In Transcranial Magnetic Stimulation (TMS), an alternating magnetic field is induced in a coil that is held over the scalp, which causes induction currents within the underlying brain tissue. The direct effect local stimulation or inhibition of neurons or more generally, the modulation of local neuronal activity. Since the brain is a network, these effects might also influence neuronal networks and neuronal signalling elsewhere in the brain.
Within this project, we simulate how electro-magnetic fields couple into the brain tissue. These fields are dependent on local tissue morphology (different tissue types, brain sulci and gyri, etc) and thus are highly heterogenous. This means there is quite some local variability in how effectively the neurons are affected. Conversely this also means that slight variations in coil position may have huge effects on the patterns of neuronal activity modulation the induce.
Having modelled the fields, we are interested in neurophysiology: how is the local neuronal activity modulated, what neuronal subtypes are actually affected, how do these local effects propagate into neuronal (micro)-circuits? We are also interested in how all this is affected by neuroplasticity, i.e. how neurostimulation causes (lasting) changes in brain network organization, and how (ultimately) these network alterations relate to clinical characteristics such as symptom improvement.
Internship/ Graduation Project Description
Transcranial Magnetic Stimulation is a brain stimulation technique that has been used for treatment purposes as well as for diagnostics since the mid nineteen-eighties, but the mechanism of action has not been fully understood. Many questions regarding the extent of the technique, the biochemical interaction between the fields and the neurons and the optimal treatment scheme are yet unanswered.
This project will focus on one of the many enigmas that still cause debate in the scientific neurostimulation society: Does a low-intensity electric field still influence the firing pattern of a neuron?
To answer this question, a series of experiments have been conducted in the Cellular and Systems Neurobiology group of the University of Amsterdam. Neurons were stimulated with a repeatable but noisy-looking signal, after which the firing pattern was recorded. An identical stimulation will trigger an identical response, enabling differential testing. So after measuring the firing pattern for the noisy signal, the experiment was repeated, this time while an external electric field was applied. The differences between the firing patterns under various conditions indicate whether and how big the influence of a field on neuronal behavior is.
The results of the experiment described above need to be processed. To verify the conclusions drawn from testing, some models regarding the electric fields, the neuronal responses, and the material parameters need to be set up. This is the main topic of this graduation project (so it is not focused on doing experiments with neurons). The modelling is described in more detail below.
While being tested in the ex-vivo set-up, the brain tissue is placed in a solution of salts and glucose. Since the ions are diluted (thus form an interaction with the water), it is impossible to calculate or estimate the dielectric properties (permittivity and conductivity) of the solution. Still, these properties greatly influence the electric field that will be created during the experiments, and thus the (modulation of the) neuronal response. Therefore, they need to be measured in the lab.

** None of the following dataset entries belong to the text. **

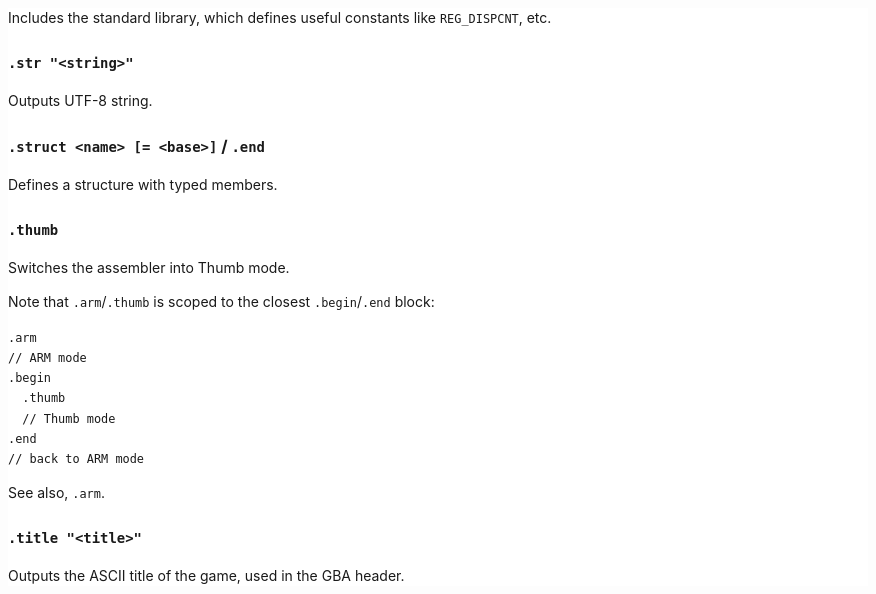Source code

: Includes the standard library, which defines useful constants like `REG_DISPCNT`, etc.

### `.str "<string>"`

Outputs UTF-8 string.

### `.struct <name> [= <base>]` / `.end`

Defines a structure with typed members.

### `.thumb`

Switches the assembler into Thumb mode.

Note that `.arm`/`.thumb` is scoped to the closest `.begin`/`.end` block:

```
.arm
// ARM mode
.begin
  .thumb
  // Thumb mode
.end
// back to ARM mode
```

See also, `.arm`.

### `.title "<title>"`

Outputs the ASCII title of the game, used in the GBA header.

For this part of the project, a measurement setup needs to be constructed, verified and tested. Next, the dielectric properties of samples of salty water will be tested for various temperatures and frequencies. The information that comes from these experiments will be used to set up the other models of this project.
Electric Field in Salty Water
During the experiment, the magnitude of the electric potential is measured at various positions in the water bath in which the brain slice is located. From this information, the electric field vectors are calculated.
To verify these measurements, which are somewhat prone to deviations and errors, the experimental setup needs to be rebuilt in an EM simulation environment (preferably CST), so that inaccuracies and confounding factors can be assessed. Note that low-frequency simulations are not as standard as you think, since you often work with potentials rather than with actual fields. Still, this is an interesting part of the project, since you have to combine physics, mathematics and field work (pun intended).
When there is more clarity about the fields that are active during the experiments, neuronal reactions can be simulated. NEURON is a standard simulation environment well suited for this purpose. You build a simple version of the neuron you wish to study (or, even better, find one in the many databases that are already there), after which you replicate the conditions in the simulation. The responses should be comparable with the responses the neurons generate during the experiment.
This part focuses on creating a model that describes the neuronal response to an electric field. Luckily, a lot of information is already available.
The three components described above are all part of your project (in case of an internship, only a subset of the topics will be covered). This, however, does not mean that your project will be restricted to this work only. New ideas, extra side quests, or the possibility to deepen a specific topic can all be discussed and fine-tuned.
All three topics covered in this project require background knowledge. Supporting information will be provided, and you will have time to get familiar with the ideas and terminology.
You will be supervised by dr. Rob Mestrom and Elles Raaijmakers MSc., both researchers at the EM group at TU/e. You will meet with us on a weekly or biweekly basis, and your progress will be discussed during these meetings. Next to that, a visit to the experimental setup in Amsterdam will be included and extra supervision will be given when working on the permittivity measurements (group house rules for students working in the lab).